Professor Maryam Mirzakhani from Stanford University is the first female to ever win the Fields Medal, which is considered the Nobel Prize in mathematics. For the past 78 years, there had been 52 medalists, all of them males. She and three other awardees received their medals in Seoul Wednesday morning from South Korean President Park Geun-Hye at the opening of the International Congress of Mathematicians in Seoul. The Congress will be from August 13 to 21, 2014.
The medal winners
This is a celebration for young female scientists and mathematicians, said Professor Mirzakhani, when the announcement was released by Stanford University on Tuesday. It is a great encouragement for female mathematicians. Duke University mathematics professor Ingrid Daubechies, who is also the head of the International Mathematical Union, said that the news is a great joy. She added that math done by a man or a woman has no difference and that the decision of the Fields Medal committee has always been based on the candidate’s results.
Professor Maryam Mirzakhani was born in Tehran, Iran and has been a Stanford professor since 2008. Since there is no Nobel Prize for Mathematics, this is the closest equivalent to the prestigious prize. The Fields Medal can be awarded to several recipients at once and this year, there are three other winners – Martin Hairer of the University of Warwick, Princeton University’s Manjul Bhargave and Artur Avila of the National Center for Scientific Research in France and the National Institute of Pure and Applied Mathematics in Brazil.
Mathematical research
According to Curtis T. McMullen, the doctoral adviser of Professor Mirzakhani and also a professor at Harvard, much of her research is on the behavior of dynamical systems where there is no exact mathematical solution. What she discovered was that the dynamical orbits are constricted to follow the laws of algebra. These dynamical systems identify those surfaces that have many handles, such as pretzels, whose shape evolve from the twisting and the stretching they receive, which are precise.
The Fields Medal
Canadian mathematician John Charles Fields conceived the Fields Medal, officially known as the International Medal for Outstanding Discoveries in Mathematics, to recognize the work that had already been done and to encourage its further achievement. He also designed the medal himself. It is usually awarded to mathematicians who are age 40 or younger, based on the judges’ interpretation of the terms of the trust – an award given for outstanding contributions in mathematics by young scientists. The first award was given in 1936. In 2006, the prize money was 15,000 Canadian dollars.

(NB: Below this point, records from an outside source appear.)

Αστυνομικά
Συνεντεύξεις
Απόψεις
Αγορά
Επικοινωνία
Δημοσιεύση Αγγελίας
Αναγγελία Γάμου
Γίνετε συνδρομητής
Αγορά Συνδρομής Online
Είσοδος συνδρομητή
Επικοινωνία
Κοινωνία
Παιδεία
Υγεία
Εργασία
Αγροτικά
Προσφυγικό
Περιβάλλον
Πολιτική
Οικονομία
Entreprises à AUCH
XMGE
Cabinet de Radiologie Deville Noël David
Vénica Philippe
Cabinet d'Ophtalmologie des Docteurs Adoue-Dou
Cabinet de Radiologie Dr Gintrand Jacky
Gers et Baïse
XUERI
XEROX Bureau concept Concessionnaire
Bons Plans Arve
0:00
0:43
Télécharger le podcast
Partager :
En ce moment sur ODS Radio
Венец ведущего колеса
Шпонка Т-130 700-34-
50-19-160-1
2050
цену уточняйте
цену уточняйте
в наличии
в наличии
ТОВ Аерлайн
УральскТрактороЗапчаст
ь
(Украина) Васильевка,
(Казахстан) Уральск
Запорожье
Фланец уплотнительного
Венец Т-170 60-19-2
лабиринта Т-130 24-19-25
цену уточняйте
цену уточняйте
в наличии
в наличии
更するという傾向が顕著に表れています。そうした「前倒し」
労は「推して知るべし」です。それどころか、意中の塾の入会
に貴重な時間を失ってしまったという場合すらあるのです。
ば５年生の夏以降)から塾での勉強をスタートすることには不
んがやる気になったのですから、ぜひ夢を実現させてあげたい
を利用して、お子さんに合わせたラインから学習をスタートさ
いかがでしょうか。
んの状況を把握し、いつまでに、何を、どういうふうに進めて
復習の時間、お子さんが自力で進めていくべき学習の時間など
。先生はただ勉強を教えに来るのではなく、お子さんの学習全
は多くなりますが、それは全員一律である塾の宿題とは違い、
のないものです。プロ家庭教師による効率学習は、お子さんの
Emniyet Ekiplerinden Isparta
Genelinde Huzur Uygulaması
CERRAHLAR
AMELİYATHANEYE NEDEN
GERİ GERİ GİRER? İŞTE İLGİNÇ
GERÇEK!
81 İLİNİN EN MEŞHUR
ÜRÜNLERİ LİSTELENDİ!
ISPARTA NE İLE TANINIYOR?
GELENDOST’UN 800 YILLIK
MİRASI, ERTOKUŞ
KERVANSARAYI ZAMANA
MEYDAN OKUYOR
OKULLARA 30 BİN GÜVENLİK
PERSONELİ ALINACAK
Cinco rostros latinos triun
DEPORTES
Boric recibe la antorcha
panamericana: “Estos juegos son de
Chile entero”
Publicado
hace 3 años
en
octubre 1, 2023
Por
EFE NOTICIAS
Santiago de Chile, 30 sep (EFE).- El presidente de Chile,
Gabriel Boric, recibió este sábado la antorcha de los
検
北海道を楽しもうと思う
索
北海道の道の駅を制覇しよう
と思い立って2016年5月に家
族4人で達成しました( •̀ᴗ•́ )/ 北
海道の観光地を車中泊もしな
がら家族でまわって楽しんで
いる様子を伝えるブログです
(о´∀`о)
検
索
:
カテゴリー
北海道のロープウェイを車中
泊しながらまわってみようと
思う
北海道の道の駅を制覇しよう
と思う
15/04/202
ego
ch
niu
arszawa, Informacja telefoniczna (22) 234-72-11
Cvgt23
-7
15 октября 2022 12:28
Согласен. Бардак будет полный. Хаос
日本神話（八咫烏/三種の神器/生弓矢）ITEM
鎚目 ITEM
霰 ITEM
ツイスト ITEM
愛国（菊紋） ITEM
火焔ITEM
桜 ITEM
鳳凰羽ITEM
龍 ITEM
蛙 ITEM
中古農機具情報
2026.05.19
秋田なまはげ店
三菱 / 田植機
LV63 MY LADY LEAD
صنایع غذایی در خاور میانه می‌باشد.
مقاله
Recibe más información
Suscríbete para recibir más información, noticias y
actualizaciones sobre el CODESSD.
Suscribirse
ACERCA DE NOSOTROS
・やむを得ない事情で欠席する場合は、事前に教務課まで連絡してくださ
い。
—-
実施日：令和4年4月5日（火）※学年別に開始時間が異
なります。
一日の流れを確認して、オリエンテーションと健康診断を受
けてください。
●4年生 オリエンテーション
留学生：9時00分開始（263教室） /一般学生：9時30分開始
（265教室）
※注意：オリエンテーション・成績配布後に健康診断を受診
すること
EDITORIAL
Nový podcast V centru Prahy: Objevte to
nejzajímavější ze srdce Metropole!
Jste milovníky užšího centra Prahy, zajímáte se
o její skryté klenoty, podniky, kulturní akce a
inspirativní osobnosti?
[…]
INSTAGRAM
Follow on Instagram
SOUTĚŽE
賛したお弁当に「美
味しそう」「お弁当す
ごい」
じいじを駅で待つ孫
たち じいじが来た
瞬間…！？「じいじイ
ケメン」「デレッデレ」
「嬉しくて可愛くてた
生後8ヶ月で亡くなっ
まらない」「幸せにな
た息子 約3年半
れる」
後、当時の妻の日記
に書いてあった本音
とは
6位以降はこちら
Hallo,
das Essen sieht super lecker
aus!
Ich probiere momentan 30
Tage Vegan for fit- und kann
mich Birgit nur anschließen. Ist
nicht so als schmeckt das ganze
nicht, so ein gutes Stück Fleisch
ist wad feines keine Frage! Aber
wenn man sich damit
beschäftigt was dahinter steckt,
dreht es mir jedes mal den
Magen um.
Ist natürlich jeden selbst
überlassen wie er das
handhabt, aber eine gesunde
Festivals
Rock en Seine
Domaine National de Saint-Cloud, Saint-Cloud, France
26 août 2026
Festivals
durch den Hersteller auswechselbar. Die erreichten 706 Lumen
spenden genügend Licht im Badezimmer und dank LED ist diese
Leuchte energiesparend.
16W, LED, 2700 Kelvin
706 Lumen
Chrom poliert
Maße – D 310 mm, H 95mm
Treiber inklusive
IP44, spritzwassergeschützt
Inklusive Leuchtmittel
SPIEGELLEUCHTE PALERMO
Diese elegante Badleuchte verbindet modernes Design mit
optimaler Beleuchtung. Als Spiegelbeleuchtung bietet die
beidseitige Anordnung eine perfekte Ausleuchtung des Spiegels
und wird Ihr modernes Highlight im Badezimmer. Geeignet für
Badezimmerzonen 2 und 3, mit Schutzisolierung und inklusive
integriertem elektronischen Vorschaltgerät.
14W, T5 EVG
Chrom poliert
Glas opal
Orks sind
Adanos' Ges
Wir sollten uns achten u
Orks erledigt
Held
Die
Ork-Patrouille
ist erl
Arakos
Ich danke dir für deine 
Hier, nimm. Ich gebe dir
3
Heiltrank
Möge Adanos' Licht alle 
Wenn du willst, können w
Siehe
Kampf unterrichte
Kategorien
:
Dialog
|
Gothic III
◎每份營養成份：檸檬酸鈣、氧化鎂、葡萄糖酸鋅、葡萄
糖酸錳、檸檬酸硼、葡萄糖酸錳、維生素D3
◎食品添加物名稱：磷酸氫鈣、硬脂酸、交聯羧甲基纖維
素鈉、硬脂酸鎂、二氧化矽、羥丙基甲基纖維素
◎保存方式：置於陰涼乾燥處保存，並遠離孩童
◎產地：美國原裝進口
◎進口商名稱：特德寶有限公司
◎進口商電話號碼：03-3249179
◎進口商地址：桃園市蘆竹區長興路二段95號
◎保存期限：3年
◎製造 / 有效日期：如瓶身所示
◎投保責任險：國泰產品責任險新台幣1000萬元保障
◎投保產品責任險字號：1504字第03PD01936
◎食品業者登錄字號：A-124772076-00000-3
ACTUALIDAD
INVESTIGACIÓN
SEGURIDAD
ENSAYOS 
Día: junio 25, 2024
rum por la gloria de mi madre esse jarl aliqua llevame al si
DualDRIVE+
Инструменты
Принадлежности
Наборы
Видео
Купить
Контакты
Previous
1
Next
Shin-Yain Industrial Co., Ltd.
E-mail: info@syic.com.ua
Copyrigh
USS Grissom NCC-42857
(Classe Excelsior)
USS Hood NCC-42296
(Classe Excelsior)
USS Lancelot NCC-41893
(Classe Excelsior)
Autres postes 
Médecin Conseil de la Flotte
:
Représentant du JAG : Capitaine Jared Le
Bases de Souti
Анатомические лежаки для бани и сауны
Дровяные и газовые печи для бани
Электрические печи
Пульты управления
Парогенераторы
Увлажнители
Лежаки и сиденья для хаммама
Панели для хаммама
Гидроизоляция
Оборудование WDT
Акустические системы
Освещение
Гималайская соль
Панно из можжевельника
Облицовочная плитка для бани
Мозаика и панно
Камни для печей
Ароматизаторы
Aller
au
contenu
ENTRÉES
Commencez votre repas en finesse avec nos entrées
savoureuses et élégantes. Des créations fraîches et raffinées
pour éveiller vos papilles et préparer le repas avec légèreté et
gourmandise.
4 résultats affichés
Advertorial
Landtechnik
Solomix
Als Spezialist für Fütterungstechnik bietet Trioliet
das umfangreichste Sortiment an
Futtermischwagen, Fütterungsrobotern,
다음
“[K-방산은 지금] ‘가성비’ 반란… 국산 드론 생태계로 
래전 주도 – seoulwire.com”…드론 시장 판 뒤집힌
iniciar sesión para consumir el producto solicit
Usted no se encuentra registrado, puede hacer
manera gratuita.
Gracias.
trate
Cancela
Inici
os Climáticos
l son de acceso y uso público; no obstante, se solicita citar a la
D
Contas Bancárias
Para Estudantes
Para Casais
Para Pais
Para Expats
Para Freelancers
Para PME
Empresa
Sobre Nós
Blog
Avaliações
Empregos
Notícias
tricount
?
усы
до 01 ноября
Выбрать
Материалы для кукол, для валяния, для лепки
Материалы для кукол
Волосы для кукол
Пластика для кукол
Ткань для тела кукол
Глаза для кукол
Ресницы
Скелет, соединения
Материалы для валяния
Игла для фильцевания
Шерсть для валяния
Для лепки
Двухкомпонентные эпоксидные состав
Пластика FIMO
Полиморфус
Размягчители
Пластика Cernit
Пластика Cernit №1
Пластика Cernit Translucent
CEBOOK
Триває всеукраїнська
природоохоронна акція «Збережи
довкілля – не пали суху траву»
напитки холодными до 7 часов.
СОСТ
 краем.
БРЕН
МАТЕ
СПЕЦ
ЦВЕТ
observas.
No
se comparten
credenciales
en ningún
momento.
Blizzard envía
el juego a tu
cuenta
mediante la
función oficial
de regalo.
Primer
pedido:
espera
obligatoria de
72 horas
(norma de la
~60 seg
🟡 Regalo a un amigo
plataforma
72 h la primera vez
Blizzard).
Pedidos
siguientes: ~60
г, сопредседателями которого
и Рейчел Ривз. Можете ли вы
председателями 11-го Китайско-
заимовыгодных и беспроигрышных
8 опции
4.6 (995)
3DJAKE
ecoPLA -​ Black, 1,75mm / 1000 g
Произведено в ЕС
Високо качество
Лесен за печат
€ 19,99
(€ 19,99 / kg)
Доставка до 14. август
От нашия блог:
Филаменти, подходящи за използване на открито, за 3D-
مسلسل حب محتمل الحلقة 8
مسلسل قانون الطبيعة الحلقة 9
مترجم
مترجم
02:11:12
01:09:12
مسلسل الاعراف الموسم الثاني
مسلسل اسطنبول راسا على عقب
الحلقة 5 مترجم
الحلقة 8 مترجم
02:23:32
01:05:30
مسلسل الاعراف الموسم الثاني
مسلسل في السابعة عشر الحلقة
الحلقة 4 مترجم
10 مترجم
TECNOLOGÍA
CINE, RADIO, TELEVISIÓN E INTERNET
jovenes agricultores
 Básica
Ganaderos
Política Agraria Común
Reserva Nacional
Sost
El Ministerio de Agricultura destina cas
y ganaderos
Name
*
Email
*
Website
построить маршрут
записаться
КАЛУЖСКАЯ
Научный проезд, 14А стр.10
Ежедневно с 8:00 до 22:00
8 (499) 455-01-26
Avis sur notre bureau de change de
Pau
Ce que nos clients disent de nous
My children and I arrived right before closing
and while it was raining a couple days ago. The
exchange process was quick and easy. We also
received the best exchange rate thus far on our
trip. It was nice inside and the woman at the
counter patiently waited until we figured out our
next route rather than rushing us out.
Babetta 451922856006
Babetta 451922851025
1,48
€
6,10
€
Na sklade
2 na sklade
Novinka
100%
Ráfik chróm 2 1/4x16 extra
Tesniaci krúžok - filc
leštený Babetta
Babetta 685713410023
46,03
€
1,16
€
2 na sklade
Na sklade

Disparity in the field of mathematics
Dr. McCullen, who was also a Fields Medal winner, did not want to discuss why it took more than 70 years for women to be recognized in the field of mathematics. He would rather look at this as a positive trend not only in science but also in society. Women have reached parity in several academic fields but mathematics is still male-dominated, with 70% of the doctoral degrees earned by males. Males also dominated in other prestigious math awards. The 14 recipients of the Abel Prize, and the accompanying monetary award of $1 million, given by the Norwegian Academy of Science and Letters, were all males. The same is true with Israel’s annual Wolf Prize in Mathematics, which had honored more than 50 males since 1978.